◆ Texte présenté:
---*---

Ces données, déjà prêtes à l’emploi, permettent de :

  • créer des campagnes de phishing hyper-ciblées (spear phishing) utilisant de vraies infos personnelles (nom, dates, destination du séjour, etc.) ;
  • se livrer à l’usurpation d’identité pour des fraudes financières ;
  • monter des scénarios de social engineering impossibles à distinguer d’un échange légitime.

Le glissement vers le “phishing réputationnel”

Traditionnellement, les cybercriminels ciblaient surtout des données chiffrées (bases de mots de passe, numéros de carte de crédit) à revendre ou à exploiter après décryptage.

Mais une tendance inquiétante s’impose : voler des données non chiffrées et exploitables immédiatement, car l’impact réputationnel sur l’entreprise victime fait souvent plus de dégâts — et plus vite — que la valeur marchande des données.

Ce que disent les rapports récents :

83 % des entreprises n’encryptent pas la majorité des données sensibles qu’elles stockent dans le cloud (Thales Cloud Security Study).

En 2024, des bases entières de données personnelles non chiffrées (38 Go) ont été retrouvées accessibles librement sur internet (TechRadar).

Une fuite majeure peut faire perdre 5 à 9 % de capital réputationnel à une marque (Oxford Academic), avec des impacts financiers et contractuels.

Les surfaces d’attaque actuelles

Le phishing n’est plus confiné à l’email. Les attaquants opèrent sur :

  • Email : toujours le canal le plus répandu, mais avec des messages soignés, sans fautes, traduits automatiquement par IA.
  • SMS / messageries instantanées (smishing, quishing) : liens courts, QR codes malveillants.
  • Appels téléphoniques (vishing) : voix synthétiques imitant des interlocuteurs connus.
  • Réseaux sociaux / plateformes professionnelles : faux profils, usurpation d’identité visuelle.

---*---

◆ Extrait de données:
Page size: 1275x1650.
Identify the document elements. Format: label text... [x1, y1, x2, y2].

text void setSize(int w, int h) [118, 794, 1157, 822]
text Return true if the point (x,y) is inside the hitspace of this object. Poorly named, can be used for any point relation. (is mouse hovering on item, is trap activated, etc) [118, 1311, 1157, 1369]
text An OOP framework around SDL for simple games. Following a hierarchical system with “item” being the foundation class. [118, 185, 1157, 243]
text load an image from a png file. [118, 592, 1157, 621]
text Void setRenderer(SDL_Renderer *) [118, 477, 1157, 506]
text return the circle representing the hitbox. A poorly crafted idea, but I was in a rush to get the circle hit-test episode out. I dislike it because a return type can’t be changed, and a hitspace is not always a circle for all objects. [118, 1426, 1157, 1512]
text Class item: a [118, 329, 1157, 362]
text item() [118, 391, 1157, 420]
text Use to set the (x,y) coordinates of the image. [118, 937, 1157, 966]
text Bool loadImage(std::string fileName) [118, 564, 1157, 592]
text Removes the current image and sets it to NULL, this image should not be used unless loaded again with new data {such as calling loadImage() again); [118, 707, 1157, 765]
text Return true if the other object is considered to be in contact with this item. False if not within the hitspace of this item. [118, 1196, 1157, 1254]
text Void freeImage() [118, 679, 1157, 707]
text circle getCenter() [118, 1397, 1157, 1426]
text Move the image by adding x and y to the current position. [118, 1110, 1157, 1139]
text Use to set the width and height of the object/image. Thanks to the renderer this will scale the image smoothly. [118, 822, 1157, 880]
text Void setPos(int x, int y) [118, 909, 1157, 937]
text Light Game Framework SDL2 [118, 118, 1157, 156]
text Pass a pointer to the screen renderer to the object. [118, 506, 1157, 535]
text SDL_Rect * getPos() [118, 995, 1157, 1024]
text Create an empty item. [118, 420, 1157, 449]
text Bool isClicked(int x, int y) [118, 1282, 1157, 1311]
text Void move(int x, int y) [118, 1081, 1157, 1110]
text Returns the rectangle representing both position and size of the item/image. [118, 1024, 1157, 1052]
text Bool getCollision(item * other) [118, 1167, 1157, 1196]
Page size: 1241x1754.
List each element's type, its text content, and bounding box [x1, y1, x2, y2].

---*---

◆ Tâches à réaliser:
1 > D'après le texte sur le phishing, quelle part des entreprises n'encrypte pas la majorité des données sensibles qu'elles stockent dans le cloud ?
2 > Poursuivez le texte sur le phishing à partir de sa dernière phrase.
Les items proviennent d'une autre source que le texte sur le phishing.

◆ Réponses par tâche:
1 > 83 % des entreprises.

2 >
  • Sites clones : pages web copiées à l’identique avec certificats HTTPS valides.

Les surfaces d’attaque du futur

Les tendances qui se dessinent pour les prochaines années sont préoccupantes :

  • Deepfakes vocaux et vidéo : conversations vidéo avec un faux visage ou une voix imitée.
  • Chatbots frauduleux : usurpation d’assistants IA d’entreprises pour tromper les clients.
  • Phishing contextuel en temps réel : exploitation de données volées “juste après” un événement réel (réservation, paiement, déplacement).
  • Attaques multi-canaux synchronisées : email + SMS + appel téléphonique pour rendre le scénario crédible.

Les données, carburant des attaques

Le lien entre fuite de données et phishing ciblé est direct.

Plus les données volées sont précises, plus l’attaque semble légitime.

Les criminels croisent plusieurs fuites pour construire un profil complet de la victime.

La frontière entre un message légitime et une attaque devient floue.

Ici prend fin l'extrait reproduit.